The environment I'm working in currently historically did a metric query check against a specific metric as their health check but I advised against this as HBase can have partial data outages upon any RegionServer issue or even RegionServer rolling restarts. We later ended up with a complete unnecessary load balancer 503 outage because one region was temporarily unavailable / in-transition which caused the health checks to fail for all TSDs on the load balancer because they all hit that Region down/in-transition, which is why I promptly switched the health checks to /api/version to test the TSD instances instead of the any particular region on the backend data store.

itamarst commented 5 years ago

Any ideas for what sort of healthchecks would be useful? As in, what would you consider a failure for which the healthcheck should return a not-OK status?

HariSekhon commented 5 years ago

It should check at the minimum that the TSD is properly initialized and ready to accept queries, and that the data backend is available (but not by querying any particular metric as that region could be temporarily in transition in the case of HBase but not affecting most other metrics and could cause a needless outage of the entire farm).
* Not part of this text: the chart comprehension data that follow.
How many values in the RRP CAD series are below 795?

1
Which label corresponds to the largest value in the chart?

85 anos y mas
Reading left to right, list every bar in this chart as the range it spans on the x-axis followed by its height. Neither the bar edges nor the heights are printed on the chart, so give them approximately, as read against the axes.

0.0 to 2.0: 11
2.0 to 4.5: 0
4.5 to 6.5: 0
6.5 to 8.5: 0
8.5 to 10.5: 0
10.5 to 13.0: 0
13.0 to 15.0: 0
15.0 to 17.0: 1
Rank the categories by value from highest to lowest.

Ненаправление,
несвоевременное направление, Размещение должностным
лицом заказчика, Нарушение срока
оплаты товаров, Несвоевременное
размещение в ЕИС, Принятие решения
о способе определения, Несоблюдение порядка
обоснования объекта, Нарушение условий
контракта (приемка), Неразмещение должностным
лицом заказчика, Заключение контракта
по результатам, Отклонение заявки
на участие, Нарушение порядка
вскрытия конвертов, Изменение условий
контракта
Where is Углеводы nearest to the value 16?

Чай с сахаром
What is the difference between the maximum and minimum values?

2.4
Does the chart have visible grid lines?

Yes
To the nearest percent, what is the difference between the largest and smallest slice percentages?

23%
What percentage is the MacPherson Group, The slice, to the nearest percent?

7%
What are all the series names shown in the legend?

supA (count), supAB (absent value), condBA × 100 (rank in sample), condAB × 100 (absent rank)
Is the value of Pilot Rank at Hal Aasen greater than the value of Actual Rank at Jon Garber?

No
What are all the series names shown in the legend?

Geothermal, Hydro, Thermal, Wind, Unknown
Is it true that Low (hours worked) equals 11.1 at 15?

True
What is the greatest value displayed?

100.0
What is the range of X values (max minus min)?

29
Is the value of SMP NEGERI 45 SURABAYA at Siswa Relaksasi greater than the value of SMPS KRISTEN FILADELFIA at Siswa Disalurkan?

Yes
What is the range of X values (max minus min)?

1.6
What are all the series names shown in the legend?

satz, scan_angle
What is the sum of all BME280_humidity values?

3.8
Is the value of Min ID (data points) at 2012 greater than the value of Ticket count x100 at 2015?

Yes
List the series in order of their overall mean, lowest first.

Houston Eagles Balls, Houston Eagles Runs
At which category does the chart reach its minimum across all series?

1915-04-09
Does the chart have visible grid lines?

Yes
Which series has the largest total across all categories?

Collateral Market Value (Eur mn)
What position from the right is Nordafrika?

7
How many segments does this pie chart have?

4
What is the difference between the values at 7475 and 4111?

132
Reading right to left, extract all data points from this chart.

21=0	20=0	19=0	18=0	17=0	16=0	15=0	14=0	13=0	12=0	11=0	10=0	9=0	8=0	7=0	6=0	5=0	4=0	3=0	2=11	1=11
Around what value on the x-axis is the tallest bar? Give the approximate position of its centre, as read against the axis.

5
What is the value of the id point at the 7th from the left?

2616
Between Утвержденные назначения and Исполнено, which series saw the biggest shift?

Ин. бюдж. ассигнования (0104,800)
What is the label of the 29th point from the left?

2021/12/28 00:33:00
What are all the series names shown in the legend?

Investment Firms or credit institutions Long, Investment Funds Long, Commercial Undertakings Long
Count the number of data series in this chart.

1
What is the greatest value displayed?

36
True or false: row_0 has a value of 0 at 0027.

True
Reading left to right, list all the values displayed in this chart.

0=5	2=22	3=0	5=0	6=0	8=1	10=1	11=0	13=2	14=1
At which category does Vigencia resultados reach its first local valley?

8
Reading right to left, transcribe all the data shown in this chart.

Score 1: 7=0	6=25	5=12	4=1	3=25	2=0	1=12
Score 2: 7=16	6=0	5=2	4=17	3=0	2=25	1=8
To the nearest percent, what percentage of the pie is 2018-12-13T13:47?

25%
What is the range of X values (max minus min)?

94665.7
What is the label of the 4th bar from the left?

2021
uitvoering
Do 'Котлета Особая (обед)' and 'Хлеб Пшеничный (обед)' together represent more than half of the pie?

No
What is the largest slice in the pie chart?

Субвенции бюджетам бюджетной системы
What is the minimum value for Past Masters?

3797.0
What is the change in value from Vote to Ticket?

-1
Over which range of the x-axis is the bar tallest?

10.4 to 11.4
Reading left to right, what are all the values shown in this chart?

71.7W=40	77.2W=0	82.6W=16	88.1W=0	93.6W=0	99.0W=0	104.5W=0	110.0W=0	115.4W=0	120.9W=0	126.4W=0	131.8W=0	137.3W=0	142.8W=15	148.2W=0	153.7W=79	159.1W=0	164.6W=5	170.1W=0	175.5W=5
It should also return non-OK on a controlled shutdown, with a delay of 10 + seconds (preferably configurable) between initiating setting non-OK and stopping accepting queries for a load balancer to detect and drop it out of the pool gracefully and stop sending it queries so no queries are lost.

Any other diagnostics doing the normal running of the process could also affect the status, but that would be best answered by the core developers.

itamarst commented 5 years ago

So looking through the code, TSDB.ensureNecessaryTablesExist() seems like a reasonable first pass candidate for OKness:

Verifies that the data and UID tables exist in HBase and optionally the tree and meta data tables if the user has enabled meta tracking or tree building.

itamarst commented 5 years ago

And RpcManager.isInitialized() to check if startup is ready, and RPCManager.shutdown() can set a flag for shutdown. In current code the latter happens as the first stage in shutdown, so either flag is set at beginning of RPC shutdown, or RPC shutdown is finished, in which case /api/status will fail and that's fine.

Possibly HTTP queries won't even work if RpcManager.isInitialized() is false, but would have to dig deeper to figure that out. But perhaps it should just be "start in startup status, and only transition to ok first time ensureNecessaryTablesExist() is true, and after that can only transition to shutting-down."

itamarst commented 5 years ago

Digging further, checkNecessaryTablesExist() isn't sufficient, seems like it'd have same issue @HariSekhon is trying to avoid. It uses HBaseClient.ensureTableExists, which says:

// Just "fault in" the first region of the table.  Not the most optimal or
// useful thing to do but gets the job done for now.  TODO(tsuna): Improve.
itamarst commented 5 years ago

So plausibly I can:

  1. Get all regions and their starting keys from HBaseClient.locateRegions().
  2. Do a key lookup (ala the private probeKey in HBaseClient) for each region.
  3. If all regions are up, that's status "ok", otherwise it's status "partial".
itamarst commented 5 years ago

I have a first pass implementation here: https://github.com/OpenTSDB/opentsdb/compare/next...itamarst:1584-status-api?expand=1

Testing it for the error mode is a little tricky without a full-fledged HBase cluster, though. If my HBase-in-Docker is completely down then the status API query times out due to OpenTSDB continuously trying to reconnect. Plausibly this is OK since a load balancer would interpret that as "being down".

But partial shutdown, or root HBase up but region servers down is harder for me to test.

@HariSekhon do you think you could this branch a try one of the clusters you have access to?

HariSekhon commented 5 years ago

@itamarst I don't work for that company any more and no longer do OpenTSDB, I'm off working on other things now, sorry!